Defendant being in custody, whether upon this or any other charge, his confessions or statements were not admissible against him. (Taylor v. The State, 3 Texas Ct. App., 387; O'Connel v. The State, 10 Texas Ct. App., 367.)

Appellant denied his name and gave another as his true name, which was false. From this several inferences may be drawn; but that most unfavorable to defendant, that this was done to prevent identification and thus mislead Ligón, and by this means prevent him from taking him to Llano county to answer for the killing of O’Bannon. From this conduct the inference is that, as defendant denied his name, and falsely represented that he bore another name, therefore he was guilty of the murder of O’Bannon. While such a conclusion might be drawn from this conduct, it would certainly be strained, and very weak and flimsy. When viewed in the light of the other facts, this conduct of defendant, though suspicious, is very light and frivolous indeed, and we cannot believe that it had the slightest tendency to induce the jury to find the defendant guilty. And while this confession was not admissible, defendant being in arrest, still we do not think it at all probable that he was injured thereby, it being overwhelmingly proven by other evidence that he was the man who killed deceased.

Again: by the bill of exceptions it appears that defendant being in custody of O’Bannon upon a charge of misdemeanor, at the time and for a half hour previous to the homicide, he made certain statements and remarks to O’Bannon and others. Appellant objected to the introduction of these remarks because he was in arrest. These remarks were made prior to the homicide, and were not confessions. It would be a monstrous rule to hold that a prisoner could murder his keeper or the officer in charge of him, and because he was a prisoner his acts and declarations, before and at the time of the killing, could *226not be adduced in evidence against him. To state the proposition demonstrates its unsoundness.

Eighteenth assignment:

Upon the subject of express malice the court charged the jury that “The deliberate shooting of another with cool, deliberate mind and formed design, if resulting in death, would be upon express malice.” . . . Appellant objects to this charge because it omitted “unlawful; ” for, it is urged, that a cool, deliberate killing with formed design is not of necessity murder of either degree; that, to make it so, the homicide must be unlawful; and in support of this proposition we are referred to the case of an officer executing a convict, coolly and deliberately, or, to a party who may exercise -his right of self-defense in the same manner, without being guilt}'- of any offense. These propositions may be true, but we must construe the charge as a whole, and if, when so construed, there be no error, it should be sustained.

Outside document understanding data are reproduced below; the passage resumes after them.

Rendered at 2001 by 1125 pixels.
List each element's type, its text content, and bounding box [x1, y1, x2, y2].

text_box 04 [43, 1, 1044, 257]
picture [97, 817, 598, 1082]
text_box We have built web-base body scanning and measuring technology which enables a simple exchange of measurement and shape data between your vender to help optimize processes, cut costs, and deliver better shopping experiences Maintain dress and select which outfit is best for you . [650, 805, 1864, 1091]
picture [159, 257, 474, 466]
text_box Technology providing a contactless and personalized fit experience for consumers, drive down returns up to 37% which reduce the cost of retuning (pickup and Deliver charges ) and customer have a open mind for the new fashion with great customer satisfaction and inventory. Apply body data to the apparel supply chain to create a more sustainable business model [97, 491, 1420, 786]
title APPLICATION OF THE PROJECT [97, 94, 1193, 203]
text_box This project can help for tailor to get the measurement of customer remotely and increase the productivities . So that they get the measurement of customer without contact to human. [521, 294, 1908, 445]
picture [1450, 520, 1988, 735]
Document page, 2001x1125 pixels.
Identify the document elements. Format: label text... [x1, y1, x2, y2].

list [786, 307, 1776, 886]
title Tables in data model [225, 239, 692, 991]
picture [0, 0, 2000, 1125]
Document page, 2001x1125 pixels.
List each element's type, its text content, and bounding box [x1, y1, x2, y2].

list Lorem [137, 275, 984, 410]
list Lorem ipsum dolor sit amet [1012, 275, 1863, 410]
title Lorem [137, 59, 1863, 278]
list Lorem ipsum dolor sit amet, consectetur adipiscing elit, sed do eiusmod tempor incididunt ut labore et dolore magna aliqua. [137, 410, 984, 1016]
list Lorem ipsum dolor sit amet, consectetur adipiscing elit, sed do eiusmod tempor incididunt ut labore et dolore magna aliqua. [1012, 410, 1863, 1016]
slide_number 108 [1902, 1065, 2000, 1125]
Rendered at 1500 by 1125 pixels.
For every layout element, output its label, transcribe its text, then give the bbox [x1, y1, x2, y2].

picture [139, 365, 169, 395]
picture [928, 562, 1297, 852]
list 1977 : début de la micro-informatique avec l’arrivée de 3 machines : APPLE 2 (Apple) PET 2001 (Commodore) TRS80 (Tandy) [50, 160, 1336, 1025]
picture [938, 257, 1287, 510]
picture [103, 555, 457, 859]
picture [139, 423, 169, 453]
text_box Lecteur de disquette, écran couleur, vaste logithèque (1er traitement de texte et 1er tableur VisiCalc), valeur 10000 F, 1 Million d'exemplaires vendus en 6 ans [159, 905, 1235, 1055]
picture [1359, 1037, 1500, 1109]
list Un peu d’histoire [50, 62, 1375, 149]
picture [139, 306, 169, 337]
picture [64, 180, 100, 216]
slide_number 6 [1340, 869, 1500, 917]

Applying this rule to the charge on this subject, we believe it is correct. The jury were told in the first paragraph “ That every person of sound memory and discretion, who shall unlawfully kill any reasonable creature in being, with malice aforethought, either express or implied, shall be deemed guilty of murder.” How it is altogether improbable that the omission of the word unlawful in that part of the charge relating to express malice induced, or was calculated in the slightest degree to induce, the jury to believe that they were authorized to convict, though the killing be lawful by reason of the right of self-defense.

We are of the opinion that, when viewed as a whole, there will be found- no error in the charge because of this omission.

Defendant, by counsel, requested a charge on the law of self-defense, believing that given by the court defective, “ because it hinges the necessity to kill upon the facts developed on the trial, and not as they appeared to defendant at the time.” We have examined the charge of the court with reference to this objection, and are of the opinion that, under the facts of this case, it will be found correct. It is not, we think, obnoxious to the objections urged by-appellant.

We have also closely examined all of the points raised in the record, though not insisted upon in the brief, and fail to discover such error as will require a reversal of the judgment. It is therefore affirmed.

Affirmed.

[Opinion delivered October 31, 1885.]